SF State Humanities Lecturer Peter Richardson’s book, “A Bomb in Every Issue,” chronicles Ramparts magazine, which began as a Catholic quarterly in 1962. By 1967 the publication was breaking major stories on Vietnam, the CIA and the Black Panthers. It took leftist politics and merged it with celebrity culture. It ran stories the mainstream media wouldn’t touch and then publicized it a way that the mainstream media couldn’t ignore, Richardson said. The magazine eventually folded in 1975, but former employees went on to found Rolling Stone and Mother Jones magazines — which still carry that muckraking and independent spirit.

Professor of English Language and Literature Geoffrey Green said “new journalism” is often associated with the Summer of Love even though it began much earlier with non-Summer of Love subject matter. “The new journalism was a sense that you could cover a story but do so with an artistic individuality that transformed it into a literary statement,” he said. 
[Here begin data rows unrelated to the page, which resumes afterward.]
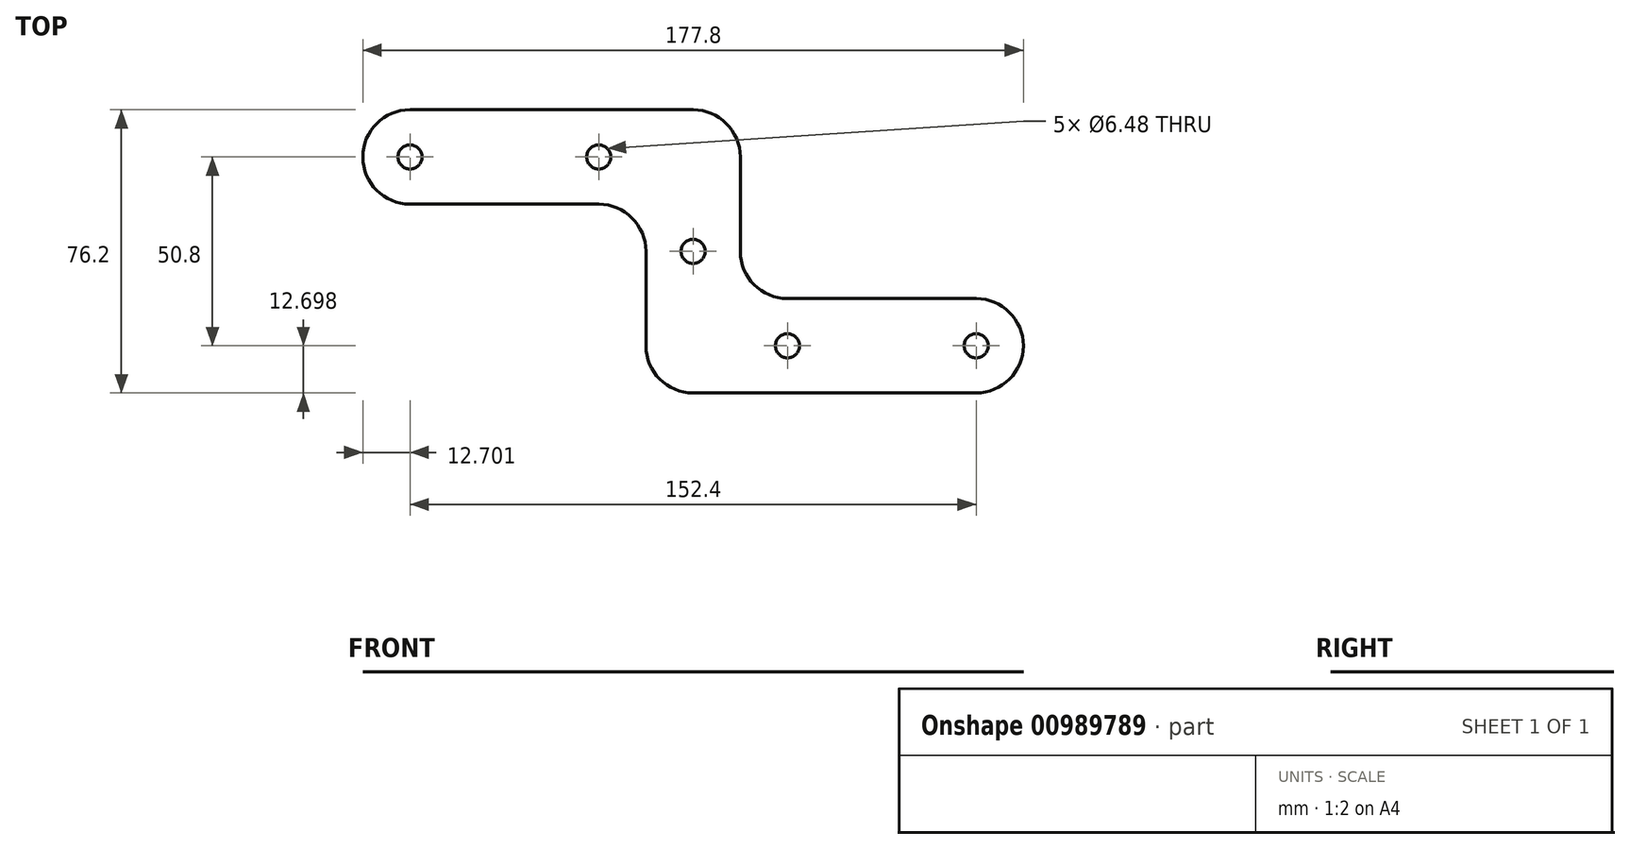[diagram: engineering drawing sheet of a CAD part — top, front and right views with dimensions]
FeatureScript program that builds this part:
annotation { "Feature Type Name" : "Feature", "Feature Type Description" : "" }
export const myFeature = defineFeature(function(context is Context, id is Id, definition is map)
    precondition{}
    {
        {
            var Q0;
            Q0=qCreatedBy(makeId("Top.planeOp"),FACE);
            var sketch = newSketch(context, id + "F0", { "sketchPlane" : qUnion([Q0])});
            skLineSegment(sketch, "E0.bottom", {"start": v(-35.07, 44.49) * mm, "end": v(41.13, 44.49) * mm});
            skLineSegment(sketch, "E0.top", {"start": v(-35.07, 19.09) * mm, "end": v(28.43, 19.09) * mm});
            skLineSegment(sketch, "E0.left", {"start": v(-47.77, 31.79) * mm, "end": v(-47.77, 31.79) * mm});
            skLineSegment(sketch, "E0.right", {"start": v(53.83, 31.79) * mm, "end": v(53.83, 19.09) * mm});
            skLineSegment(sketch, "E1.bottom", {"start": v(53.83, -6.31) * mm, "end": v(117.33, -6.31) * mm});
            skLineSegment(sketch, "E1.top", {"start": v(41.13, -31.71) * mm, "end": v(117.33, -31.71) * mm});
            skLineSegment(sketch, "E1.left", {"start": v(28.43, -6.31) * mm, "end": v(28.43, -19.01) * mm});
            skLineSegment(sketch, "E1.right", {"start": v(130.03, -19.01) * mm, "end": v(130.03, -19.01) * mm});
            skLineSegment(sketch, "E2.left", {"start": v(28.43, 19.09) * mm, "end": v(28.43, -6.31) * mm});
            skLineSegment(sketch, "E2.right", {"start": v(53.83, 19.09) * mm, "end": v(53.83, -6.31) * mm});
            skPoint(sketch, "E3.visualSharp", {"position": v(-47.77, 44.49) * mm});
            skArc(sketch, "E3.filletArc", {"start": v(-35.07, 44.49) * mm, "mid": v(-44.05, 40.77) * mm, "end": v(-47.77, 31.79) * mm});
            skPoint(sketch, "E4.visualSharp", {"position": v(-47.77, 19.09) * mm});
            skArc(sketch, "E4.filletArc", {"start": v(-47.77, 31.79) * mm, "mid": v(-44.05, 22.8) * mm, "end": v(-35.07, 19.09) * mm});
            skPoint(sketch, "E5.visualSharp", {"position": v(53.83, 44.49) * mm});
            skArc(sketch, "E5.filletArc", {"start": v(53.83, 31.79) * mm, "mid": v(50.11, 40.77) * mm, "end": v(41.13, 44.49) * mm});
            skPoint(sketch, "E6.visualSharp", {"position": v(28.43, -31.71) * mm});
            skArc(sketch, "E6.filletArc", {"start": v(28.43, -19.01) * mm, "mid": v(32.15, -28) * mm, "end": v(41.13, -31.71) * mm});
            skPoint(sketch, "E7.visualSharp", {"position": v(130.03, -6.31) * mm});
            skArc(sketch, "E7.filletArc", {"start": v(130.03, -19.01) * mm, "mid": v(126.31, -10.03) * mm, "end": v(117.33, -6.31) * mm});
            skPoint(sketch, "E8.visualSharp", {"position": v(130.03, -31.71) * mm});
            skArc(sketch, "E8.filletArc", {"start": v(117.33, -31.71) * mm, "mid": v(126.31, -28) * mm, "end": v(130.03, -19.01) * mm});
            skLineSegment(sketch, "E9", {"start": v(53.83, 19.09) * mm, "end": v(28.43, -6.31) * mm, "construction": true});
            skCircle(sketch, "E10", {"center": v(41.13, 6.39) * mm, "radius": 3.24 * mm});
            skLineSegment(sketch, "E11", {"start": v(-47.77, 31.79) * mm, "end": v(-35.07, 31.79) * mm, "construction": true});
            skLineSegment(sketch, "E12", {"start": v(53.83, 31.79) * mm, "end": v(15.73, 31.79) * mm, "construction": true});
            skCircle(sketch, "E13", {"center": v(-35.07, 31.79) * mm, "radius": 3.24 * mm});
            skCircle(sketch, "E14", {"center": v(15.73, 31.79) * mm, "radius": 3.24 * mm});
            skCircle(sketch, "E15", {"center": v(66.53, -19.01) * mm, "radius": 3.24 * mm});
            skCircle(sketch, "E16", {"center": v(117.33, -19.01) * mm, "radius": 3.24 * mm});
            skLineSegment(sketch, "E17", {"start": v(130.03, -19.01) * mm, "end": v(117.33, -19.01) * mm, "construction": true});
            skSolve(sketch);
        }
        {
            var Q0;
            Q0 = qSketchRegion(id + "F0", true);
            extrude(context, id + "F1", {"entities" : qUnion([Q0]), "flatOperationType" : FlatOperationType.REMOVE, "depth" : 1 / 406.4 * mm, "offsetDistance" : 25.4 * mm, "domain" : OperationDomain.MODEL});
        }
        {
            var Q0;
            Q0=makeQuery(id+"F1.opExtrude","SWEPT_EDGE",EDGE,{"disambiguationData":[OSD([sQuery(id+"F0.wireOp",EDGE,"E0.top"),sQuery(id+"F0.wireOp",EDGE,"E2.left")])]});
            var Q1;
            Q1=makeQuery(id+"F1.opExtrude","SWEPT_EDGE",EDGE,{"disambiguationData":[OSD([sQuery(id+"F0.wireOp",EDGE,"E1.bottom"),sQuery(id+"F0.wireOp",EDGE,"E2.right")])]});
            fillet(context, id + "F2", {"entities" : qUnion([Q0, Q1]), "radius" : 12.7 * mm, "tangentPropagation" : true, "allowEdgeOverflow" : false});
        }
    });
All nonfiction inherently has that subjectivity, Green said. “Every biography, if it’s any good, the biographer has formed a kind of shape or contour that gives it life,” he said. Without a particular perspective it would be seen as a shapeless chronology and if it’s only slant then it becomes a polemic, he added.

“What new journalism does is take that sense of a narrative subjectivity and features it and brings it out. Norman Mailer does this in ‘Why Are We in Vietnam?’” Green said. “New journalism eventually merges with cultural media. We see it forming a kind of journalism representing the counter culture, like Rolling Stone magazine.”

Today, that subjectivity can be seen in blogs and in online journals like Slate, Salon and Politico, Green added. “We can see that in Anderson Cooper being so moved by what he sees in Haiti or after Hurricane Katrina and he can no longer be an old school journalist and has to introduce a degree of individuality into the reportage,” he said.